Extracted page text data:

★ ★ ★ ★ ★ ★ ★

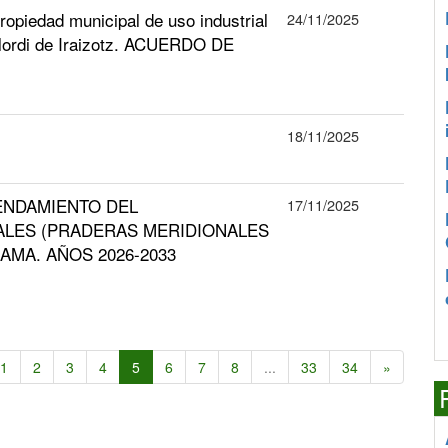
ropiedad municipal de uso industrial
24/11/2025
l Elordi de Iraizotz. ACUERDO DE
18/11/2025
ENDAMIENTO DEL
17/11/2025
LES (PRADERAS MERIDIONALES
AMA. AÑOS 2026-2033
1
2
3
4
5
6
7
8
...
33
34
»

★ ★ ★ ★ ★ ★ ★

What you have to do — Update the data above by replacing "24/11/2025" with "25/11/2025" and keeping every other line unchanged. Leave the pictures out of your answer.

Exercise solution —
ropiedad municipal de uso industrial
25/11/2025
l Elordi de Iraizotz. ACUERDO DE
18/11/2025
ENDAMIENTO DEL
17/11/2025
LES (PRADERAS MERIDIONALES
AMA. AÑOS 2026-2033
1
2
3
4
5
6
7
8
...
33
34
»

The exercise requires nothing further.